* SET OF TASKS *
1/ In the Halloween party games passage, why should a planner consider the ages and stages of the kids when choosing games? Answer in one to three sentences.
2/ Rewrite the paragraph of the Halloween party games passage that begins "Choose games that will work for the size of your group" as a short list that keeps its main facts.
3/ In the Halloween party games passage, which university is cited for the point that most preschoolers don't know how to take turns patiently?

* PASSAGE SHOWN *
..............................
Most kids look forward to Halloween and the fall harvest with great anticipation. Those who don’t celebrate Halloween usually celebrate the fall harvest with similar parties. While costumes and candy might be the primary attraction at such parties, try going a step further. Celebrate the Halloween and fall season with fun games, and throw a party that will be the hit of the neighborhood.
Ages and Stages
Your first consideration when planning Halloween or fall games is the ages and stages of the kids. Any parent of a young child knows that preschoolers are not able to understand complex rules, nor will they be able to sit patiently for long periods of time. In addition, most preschoolers do not know how to take turns patiently, according to Oklahoma State University. On the other hand, older children and teens often welcome a competitive game and can participate in more advanced, complex games.
Choose games that will work for the size of your group. A large group of teenagers would probably appreciate a competitive group game, while a large group of young children will probably do better in a game where they are all participating at the same time. Smaller groups of young children can play games where the participants play one at a time, as long as the wait for a turn is not too long. Smaller groups of teens will enjoy games where they can compete against one another on an individual basis.
..............................
* INFORMATION SUPPLIED *

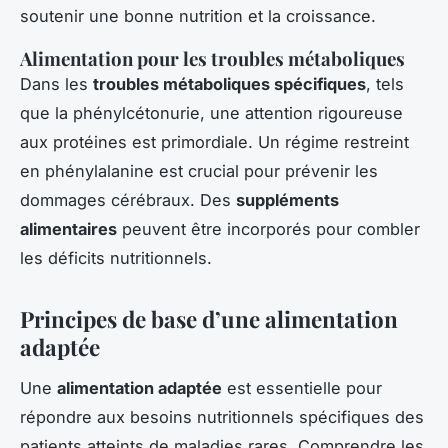
soutenir une bonne nutrition et la croissance.
Alimentation pour les troubles métaboliques
Dans les
troubles métaboliques spécifiques
, tels
que la phénylcétonurie, une attention rigoureuse
aux protéines est primordiale. Un régime restreint
en phénylalanine est crucial pour prévenir les
dommages cérébraux. Des
suppléments
alimentaires
peuvent être incorporés pour combler
les déficits nutritionnels.
Principes de base d’une alimentation
adaptée
Une
alimentation adaptée
est essentielle pour
répondre aux besoins nutritionnels spécifiques des
patients atteints de maladies rares. Comprendre les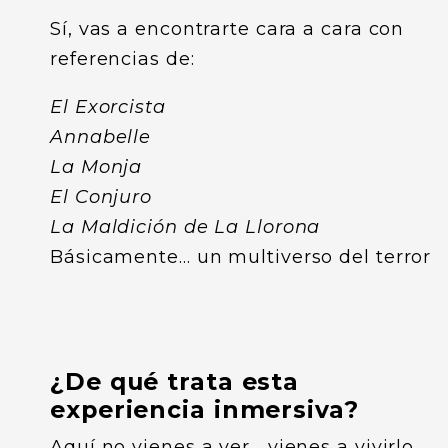
Sí, vas a encontrarte cara a cara con
referencias de:
El Exorcista
Annabelle
La Monja
El Conjuro
La Maldición de La Llorona
Básicamente… un multiverso del terror
¿De qué trata esta
experiencia inmersiva?
Aquí no vienes a ver… vienes a vivirlo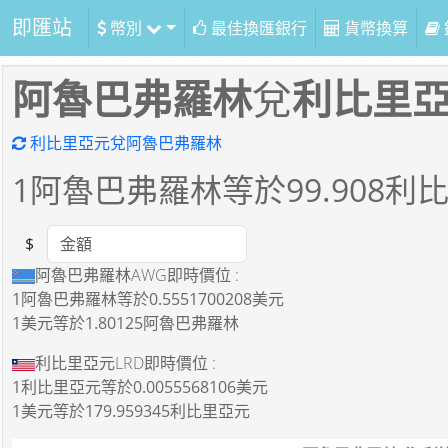
即匯站
幣別
最佳換匯銀行
貨幣換算
阿魯巴弗羅林
兌
利比里
利比里亞元兌阿魯巴弗羅林
1
阿魯巴弗羅林等於
99.908
利
$
Amount
阿魯巴弗羅林AWG即時價位 :
1阿魯巴弗羅林
等於
0.5551700208美元
1美元
等於
1.80125阿魯巴弗羅林
利比里亞元LRD即時價位 :
1利比里亞元
等於
0.0055568106美元
1美元
等於
179.959345利比里亞元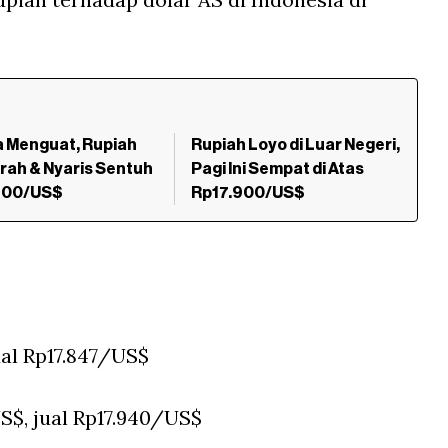
a Menguat, Rupiah
Rupiah Loyo di Luar Negeri,
Arah & Nyaris Sentuh
Pagi Ini Sempat di Atas
900/US$
Rp17.900/US$
ual Rp17.847/US$
S$, jual Rp17.940/US$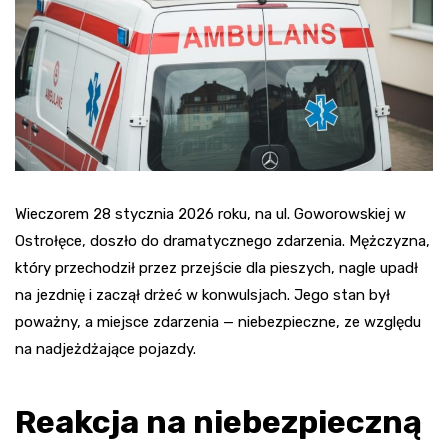
Wieczorem 28 stycznia 2026 roku, na ul. Goworowskiej w
Ostrołęce, doszło do dramatycznego zdarzenia. Mężczyzna,
który przechodził przez przejście dla pieszych, nagle upadł
na jezdnię i zaczął drżeć w konwulsjach. Jego stan był
poważny, a miejsce zdarzenia — niebezpieczne, ze względu
na nadjeżdżające pojazdy.
Reakcja na niebezpieczną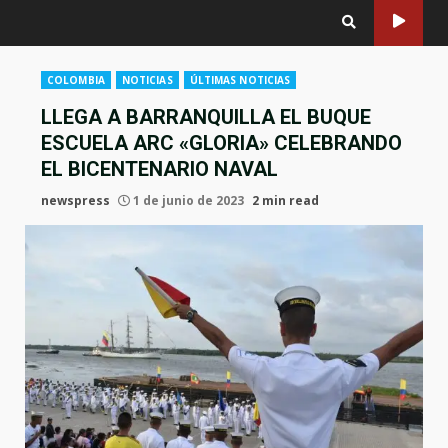
COLOMBIA
NOTICIAS
ÚLTIMAS NOTICIAS
LLEGA A BARRANQUILLA EL BUQUE
ESCUELA ARC «GLORIA» CELEBRANDO
EL BICENTENARIO NAVAL
newspress
1 de junio de 2023
2 min read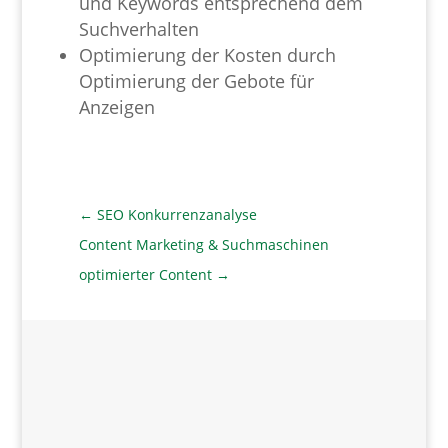
und Keywords entsprechend dem
Suchverhalten
Optimierung der Kosten durch
Optimierung der Gebote für
Anzeigen
←
SEO Konkurrenzanalyse
Content Marketing & Suchmaschinen
optimierter Content
→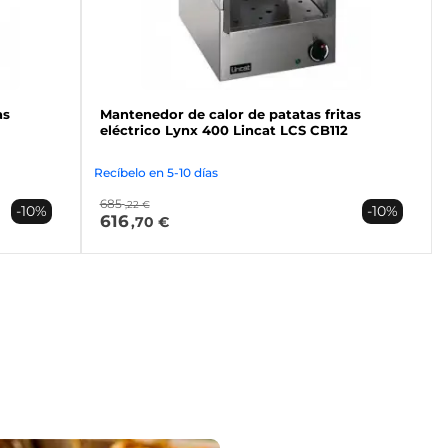
as
Mantenedor de calor de patatas fritas
eléctrico Lynx 400 Lincat LCS CB112
Recíbelo en 5-10 días
685
,22 €
-10%
-10%
616
,70 €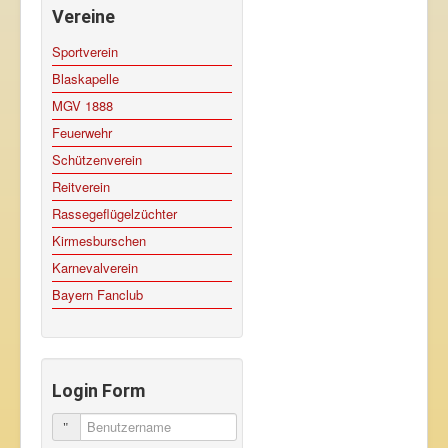
Vereine
Sportverein
Blaskapelle
MGV 1888
Feuerwehr
Schützenverein
Reitverein
Rassegeflügelzüchter
Kirmesburschen
Karnevalverein
Bayern Fanclub
Login Form
Benutzername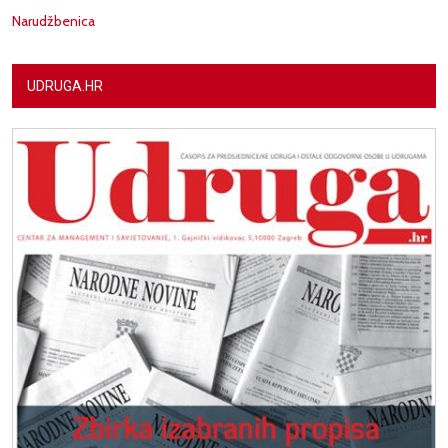
Narudžbenica
UDRUGA.HR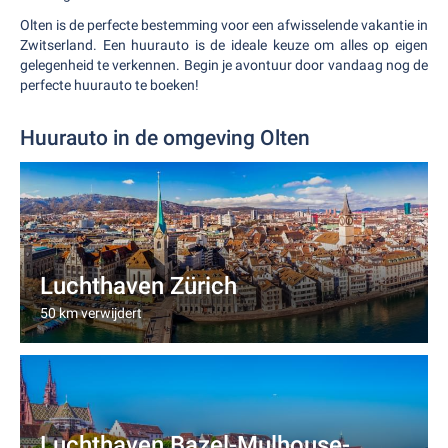
Olten is de perfecte bestemming voor een afwisselende vakantie in
Zwitserland. Een huurauto is de ideale keuze om alles op eigen
gelegenheid te verkennen. Begin je avontuur door vandaag nog de
perfecte huurauto te boeken!
Huurauto in de omgeving Olten
Luchthaven Zürich
50 km verwijdert
Luchthaven Bazel-Mulhouse-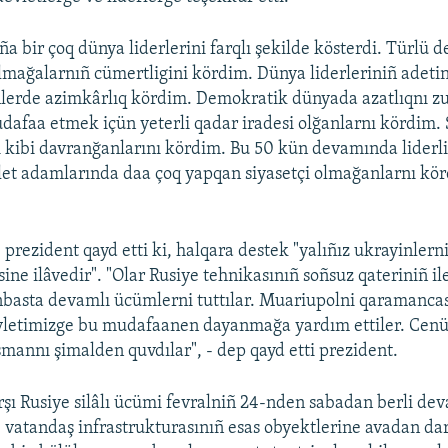
 bir çoq dünya liderlerini farqlı şekilde kösterdi. Türlü d
lmağalarnıñ cümertligini kördim. Dünya liderleriniñ adetin
lerde azimkârlıq kördim. Demokratik dünyada azatlıqnı z
faa etmek içün yeterli qadar iradesi olğanlarnı kördim. 
 kibi davranğanlarını kördim. Bu 50 kün devamında liderli
let adamlarında daa çoq yapqan siyasetçi olmağanlarnı kör
prezident qayd etti ki, halqara destek "yalıñız ukrayinler
ne ilâvedir". "Olar Rusiye tehnikasınıñ soñsuz qateriniñ il
onbasta devamlı ücümlerni tuttılar. Muariupolni qaramanc
evletimizge bu mudafaanen dayanmağa yardım ettiler. Cen
şmannı şimalden quvdılar", - dep qayd etti prezident.
şı Rusiye silâlı ücümi fevralniñ 24-nden sabadan berli dev
e vatandaş infrastrukturasınıñ esas obyektlerine avadan da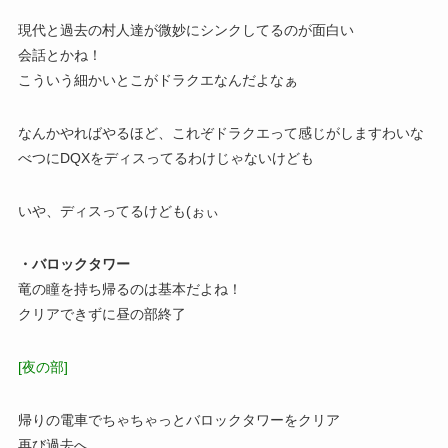
現代と過去の村人達が微妙にシンクしてるのが面白い
会話とかね！
こういう細かいとこがドラクエなんだよなぁ
なんかやればやるほど、これぞドラクエって感じがしますわいな
べつにDQXをディスってるわけじゃないけども
いや、ディスってるけども(ぉぃ
・バロックタワー
竜の瞳を持ち帰るのは基本だよね！
クリアできずに昼の部終了
[夜の部]
帰りの電車でちゃちゃっとバロックタワーをクリア
再び過去へ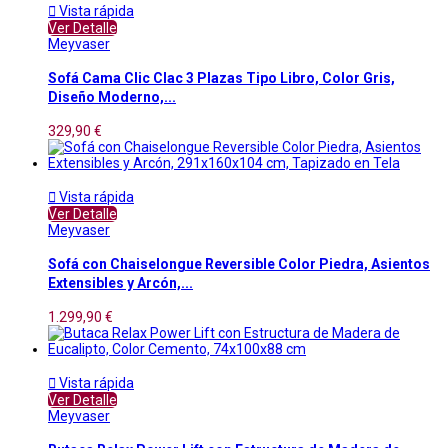

Vista rápida
Ver Detalle
Meyvaser
Sofá Cama Clic Clac 3 Plazas Tipo Libro, Color Gris,
Diseño Moderno,...
329,90 €

Vista rápida
Ver Detalle
Meyvaser
Sofá con Chaiselongue Reversible Color Piedra, Asientos
Extensibles y Arcón,...
1.299,90 €

Vista rápida
Ver Detalle
Meyvaser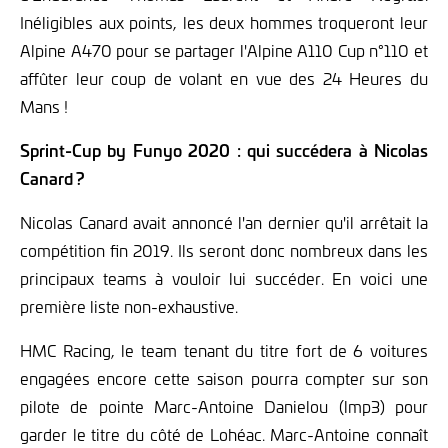
Inéligibles aux points, les deux hommes troqueront leur
Alpine A470 pour se partager l'Alpine A110 Cup n°110 et
affûter leur coup de volant en vue des 24 Heures du
Mans !
Sprint-Cup by Funyo 2020 : qui succédera à Nicolas
Canard ?
Nicolas Canard avait annoncé l'an dernier qu'il arrêtait la
compétition fin 2019. Ils seront donc nombreux dans les
principaux teams à vouloir lui succéder. En voici une
première liste non-exhaustive.
HMC Racing, le team tenant du titre fort de 6 voitures
engagées encore cette saison pourra compter sur son
pilote de pointe Marc-Antoine Danielou (lmp3) pour
garder le titre du côté de Lohéac. Marc-Antoine connaît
..............................
* ANSWERS BY ITEM *
1/ Preschoolers can't understand complex rules, sit patiently for long periods, or usually take turns patiently. Older children and teens often welcome competitive games and can handle more advanced, complex ones.

2/
- Choose games that suit the size of your group.
- Large group of teenagers: a competitive group game.
- Large group of young children: a game where everyone plays at the same time.
- Smaller group of young children: games played one at a time, as long as the wait for a turn isn't too long.
- Smaller group of teens: games where they compete individually against one another.

3/ Oklahoma State University.